- [本文]
◆ ◆ ◆ ◆ ◆ ◆ ◆

先週末に行なわれたマレーシアGPにおいて、フェラーリは1回目のピットストップでキミ・ライコネンをフェリペ・マッサの前に出そうとしていた。それが元ジョーダンのデザイナー、ゲイリー・アンダーソンの意見だ。彼は、F1の世界ではいまだにチームオーダーがまかり通っていると示唆する。
セパンにおいてマッサは、チームメイトのライコネンに約0.5秒の差をつけてポールポジションを獲得、ちょっとした波乱を巻き起こした。レースにおいては第1ターンでライコネンと接触しそうになったがかろうじて持ちこたえた。
マッサは最初のピットに入る17周目までレースをリードしたが、ライコネンのピットワークは素早く、マッサのピットワークは時間を要した。その結果、ピットワークの後、ライコネンがマッサの前を走り、その後はずっと勝利に向けて後続を引き離していくのである。
ライコネンの勝利によって、フェラーリはメルボルンの悪夢を消し去ることができたが、マッサは31周目でスピンを喫してリタイヤに終わり、チームにとっての夢であったワン・ツーフィニッシュはかなわなかった。
「最初のピットストップでライコネンがマッサをパスしたやり方は、フェラーリが最初からそれを狙っていたように思えた」アンダーソンはスイスのモータースポーツ・アクチェル誌にそう語っている。

◆ ◆ ◆ ◆ ◆ ◆ ◆

- [記録の抜粋]

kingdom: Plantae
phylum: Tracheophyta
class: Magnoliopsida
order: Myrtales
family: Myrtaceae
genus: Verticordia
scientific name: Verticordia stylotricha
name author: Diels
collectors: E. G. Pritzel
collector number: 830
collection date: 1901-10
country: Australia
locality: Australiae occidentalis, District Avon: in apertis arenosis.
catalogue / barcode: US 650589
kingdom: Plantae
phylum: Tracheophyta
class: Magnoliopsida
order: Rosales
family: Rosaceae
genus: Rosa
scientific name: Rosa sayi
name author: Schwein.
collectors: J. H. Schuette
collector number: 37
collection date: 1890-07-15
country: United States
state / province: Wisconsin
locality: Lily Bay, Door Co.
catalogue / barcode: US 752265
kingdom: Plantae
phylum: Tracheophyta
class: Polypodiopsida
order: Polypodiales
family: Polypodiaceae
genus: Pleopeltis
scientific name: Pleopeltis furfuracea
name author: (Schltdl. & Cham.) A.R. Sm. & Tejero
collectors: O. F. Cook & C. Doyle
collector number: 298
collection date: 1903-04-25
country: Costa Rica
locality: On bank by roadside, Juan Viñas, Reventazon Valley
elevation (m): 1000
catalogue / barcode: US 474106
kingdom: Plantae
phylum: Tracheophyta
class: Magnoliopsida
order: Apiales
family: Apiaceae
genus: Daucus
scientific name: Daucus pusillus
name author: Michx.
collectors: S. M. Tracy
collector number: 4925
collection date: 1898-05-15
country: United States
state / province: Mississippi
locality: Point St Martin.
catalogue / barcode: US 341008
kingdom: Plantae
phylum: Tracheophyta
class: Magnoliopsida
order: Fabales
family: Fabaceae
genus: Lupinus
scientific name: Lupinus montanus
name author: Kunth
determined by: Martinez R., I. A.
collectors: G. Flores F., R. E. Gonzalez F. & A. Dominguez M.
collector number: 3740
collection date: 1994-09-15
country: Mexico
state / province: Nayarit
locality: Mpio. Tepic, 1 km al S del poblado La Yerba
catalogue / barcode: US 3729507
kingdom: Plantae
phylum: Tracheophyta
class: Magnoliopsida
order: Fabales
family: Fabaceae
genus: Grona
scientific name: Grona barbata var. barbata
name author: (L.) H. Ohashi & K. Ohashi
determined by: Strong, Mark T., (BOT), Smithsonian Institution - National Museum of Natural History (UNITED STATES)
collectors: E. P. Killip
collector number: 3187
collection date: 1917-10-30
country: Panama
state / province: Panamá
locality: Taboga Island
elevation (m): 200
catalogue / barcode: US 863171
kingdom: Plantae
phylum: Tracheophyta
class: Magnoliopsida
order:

◆ ◆ ◆ ◆ ◆ ◆ ◆

- [取り組む課題]
1. マレーシアGPの記事から、「先週末に行なわれたマレーシア」で始まり「ィニッシュはかなわなかった。」に至るまでの部分を、一字も変えずに引用しなさい。
2. マレーシアGPの記事にある次の一文を英語に訳しなさい。「セパンにおいてマッサは、チームメイトのライコネンに約0.5秒の差をつけてポールポジションを獲得、ちょっとした波乱を巻き起こした。」

- [課題別の解答]
1.
先週末に行なわれたマレーシアGPにおいて、フェラーリは1回目のピットストップでキミ・ライコネンをフェリペ・マッサの前に出そうとしていた。それが元ジョーダンのデザイナー、ゲイリー・アンダーソンの意見だ。彼は、F1の世界ではいまだにチームオーダーがまかり通っていると示唆する。
セパンにおいてマッサは、チームメイトのライコネンに約0.5秒の差をつけてポールポジションを獲得、ちょっとした波乱を巻き起こした。レースにおいては第1ターンでライコネンと接触しそうになったがかろうじて持ちこたえた。
マッサは最初のピットに入る17周目までレースをリードしたが、ライコネンのピットワークは素早く、マッサのピットワークは時間を要した。その結果、ピットワークの後、ライコネンがマッサの前を走り、その後はずっと勝利に向けて後続を引き離していくのである。
ライコネンの勝利によって、フェラーリはメルボルンの悪夢を消し去ることができたが、マッサは31周目でスピンを喫してリタイヤに終わり、チームにとっての夢であったワン・ツーフィニッシュはかなわなかった。

2. At Sepang, Massa took pole position about half a second ahead of teammate Räikkönen, causing a bit of a stir.